U.S. crude oil inventories plunged by more than 14.5 million barrels in the week ending on Sept. 2, the largest weekly drop since 1999.
The reasons for the drawdown are not hard to find with a modest acceleration in refinery processing rates and a sharp slowdown in crude imports.
Crude imports fell from an average of 8.9 million barrels per day in the week ending Aug. 26 to just 7.1 million bpd in the week ending Sept. 2, according to the U.S. Energy Information Administration.
Crude imports fell by a total of almost 13 million barrels compared with the previous week, accounting for most of the reported decline in inventories.
Crude imports have been trending higher since early 2015 as domestic production has fallen and refiners have turned to foreign crudes to help meet strong demand for gasoline and diesel.
Crude imports of 8.9 million bpd in the week ending Aug. 26 were the highest for nearly four years and imports have been above 8.4 million bpd in six out of the last 12 weeks (http://tmsnrt.rs/2ceIe93).
By contrast the 7.1 million bpd of imports in the week ending Sept. 2 were the lowest for 10 months, according to EIA data.
Changes in the weekly volume of imports are the single most important source of week to week volatility in the stock numbers so the import slowdown produced a predictably sharp drop in inventories.
Crude oil imports exhibit significant week to week volatility but most of the changes are "noise" related to the timing of tanker arrivals and customs clearances.
Crude importers must notify the Energy Information Administration about the amount of oil imported before 7am Eastern Standard Time on Friday each week.
But crude is reported only once it has cleared U.S. customs, a paperwork transaction rather than a physical movement. Until then it is considered "in transit" and remains outside the reporting framework.
While crude from Canada arrives by pipeline most other crude arrives by tanker, much of it in very large crude carriers carrying around 2 million barrels at a time.
In general, crude cargoes are cleared in a single entry with U.S. Customs, which creates significant "lumpiness" in the data.
Weekly import data is therefore very sensitive to the timing of tanker arrivals and customs clearances. In many cases a sharp rise or fall in imports is reversed the following week.
Ship arrivals and customs clearances can be impacted by bad weather and logistical problems as well as ordinary bunching, which seems to have been what occurred during the week ending Sept. 2.
Crude imports to both the U.S. East Coast (Maine to Florida) and the Gulf Coast (Texas to Alabama) were both sharply lower in the week ending Sept. 2.
East Coast imports fell to less than 600,000 bpd from over 1.2 million bpd the week before. Gulf Coast imports dropped to less than 2.5 million bpd, from 3.2 million bpd the week before, and the lowest level on record.
Imports to other areas also fell but by much less. Pipeline imports into the Midwest fell marginally but remained within the recent range. Seaborne imports to the West Coast also fell but remained within range.

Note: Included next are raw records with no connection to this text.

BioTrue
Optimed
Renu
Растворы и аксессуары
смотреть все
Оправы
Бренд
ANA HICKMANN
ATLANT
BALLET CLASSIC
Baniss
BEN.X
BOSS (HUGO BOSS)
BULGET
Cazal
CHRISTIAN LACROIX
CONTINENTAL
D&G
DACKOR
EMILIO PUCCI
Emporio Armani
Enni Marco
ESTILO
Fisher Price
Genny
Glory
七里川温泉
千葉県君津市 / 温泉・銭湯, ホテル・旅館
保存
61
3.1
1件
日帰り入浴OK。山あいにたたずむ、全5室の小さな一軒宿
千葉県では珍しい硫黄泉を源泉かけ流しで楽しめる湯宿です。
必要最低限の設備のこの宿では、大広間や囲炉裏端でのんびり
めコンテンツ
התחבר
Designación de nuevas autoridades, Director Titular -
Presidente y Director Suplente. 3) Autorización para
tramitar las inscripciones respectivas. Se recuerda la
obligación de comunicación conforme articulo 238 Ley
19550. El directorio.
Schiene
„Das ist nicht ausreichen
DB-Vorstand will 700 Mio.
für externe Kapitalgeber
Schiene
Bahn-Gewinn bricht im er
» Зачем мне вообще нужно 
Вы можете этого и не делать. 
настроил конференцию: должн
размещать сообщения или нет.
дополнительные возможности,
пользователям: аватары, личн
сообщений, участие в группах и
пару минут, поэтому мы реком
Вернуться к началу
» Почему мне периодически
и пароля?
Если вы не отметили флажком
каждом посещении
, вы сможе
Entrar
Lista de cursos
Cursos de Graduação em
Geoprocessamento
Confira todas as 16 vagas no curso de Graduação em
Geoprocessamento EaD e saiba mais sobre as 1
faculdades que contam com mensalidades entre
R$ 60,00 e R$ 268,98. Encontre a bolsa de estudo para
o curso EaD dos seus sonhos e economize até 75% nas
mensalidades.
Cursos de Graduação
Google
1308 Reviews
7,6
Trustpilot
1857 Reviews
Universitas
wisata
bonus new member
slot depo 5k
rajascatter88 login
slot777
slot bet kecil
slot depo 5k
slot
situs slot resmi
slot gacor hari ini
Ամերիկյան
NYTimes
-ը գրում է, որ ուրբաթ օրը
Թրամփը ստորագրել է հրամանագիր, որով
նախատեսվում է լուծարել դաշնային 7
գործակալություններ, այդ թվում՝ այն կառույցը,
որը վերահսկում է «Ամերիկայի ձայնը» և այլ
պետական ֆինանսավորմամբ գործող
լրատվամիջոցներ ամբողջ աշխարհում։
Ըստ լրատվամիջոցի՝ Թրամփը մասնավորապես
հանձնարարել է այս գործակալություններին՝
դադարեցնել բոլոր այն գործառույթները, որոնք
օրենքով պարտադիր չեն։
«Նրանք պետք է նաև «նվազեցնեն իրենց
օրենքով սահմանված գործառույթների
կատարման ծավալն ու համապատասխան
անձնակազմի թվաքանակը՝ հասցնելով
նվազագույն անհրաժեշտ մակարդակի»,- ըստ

The fact that the slowdown in imports was concentrated on the eastern seaboard points to weather and other local logistical problems as the most likely cause.
One likely explanation is tropical storm Hermine, which moved through the Gulf of Mexico and started to move up the East Coast during the week ending Sep. 2.
The National Hurricane Center started issuing warnings about Hermine on Aug. 28 ("Hermine Graphics Archive", NHC, accessed Sept. 9).
In most cases tankers will respond to the warning of a hurricane by attempting to divert away from it, remaining at sea and delaying arrival, which is consistent with the slowdown in imports reported last week ("Marine Safety", NHC, accessed Sep 9).
The confluence of weather warnings on both the Gulf and East Coasts, a small slowdown in imports to the West Coast and an even more modest slowdown into the Midwest produced a very large drop in nationwide imports.
The result was an unusually sharp drop in both imports and inventories but it seems to have been more a statistical effect than a sign of a fundamental shift.
In the past, sudden slowdowns in imports have often been followed by a sharp rebound the following week as delayed tankers arrive and discharge.
If that pattern is repeated, both imports and crude stocks are likely to rise again over the next couple of weeks.